Detailed cues for lensing, filtration, lighting, grading, and motion help the model lock onto a very specific aesthetic.
So the example they give has a slew of sections before they get into what's actually happening in the video.
They have a format and look section, digital capture emulating 65mm photochemical contrast.
They have a lenses and filtration section, a grade and palette section that gets into the highlights, mids, and blacks.
a lighting and atmosphere section that's separate from that, natural sunlight from camera left, low angle, a location and framing section that has the general urban commuter platform at dawn, and then a breakout for foreground, midground, background.
They also importantly have negative prompts here, avoid signage or corporate branding.

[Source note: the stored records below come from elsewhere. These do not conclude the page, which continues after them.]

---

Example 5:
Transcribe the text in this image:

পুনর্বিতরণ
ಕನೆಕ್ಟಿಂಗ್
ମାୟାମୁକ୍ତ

Then the last two are wardrobe props and extras, describing the characters and people who are going to be in the video, and finally the sound.
And that's all before you get to the shot list, which again, this is a four second video.
You'll note that with this shot list, it is not just the sequence, they're also giving it timing.
This is something that I'm starting to see a lot on Twitter slash X as people share their best results, is that providing a shot list with specific timestamps really helps the model adhere to what you're going for.
Finally, they have a few additional camera notes and how to finish up, but this is the level of complexity that you can get to.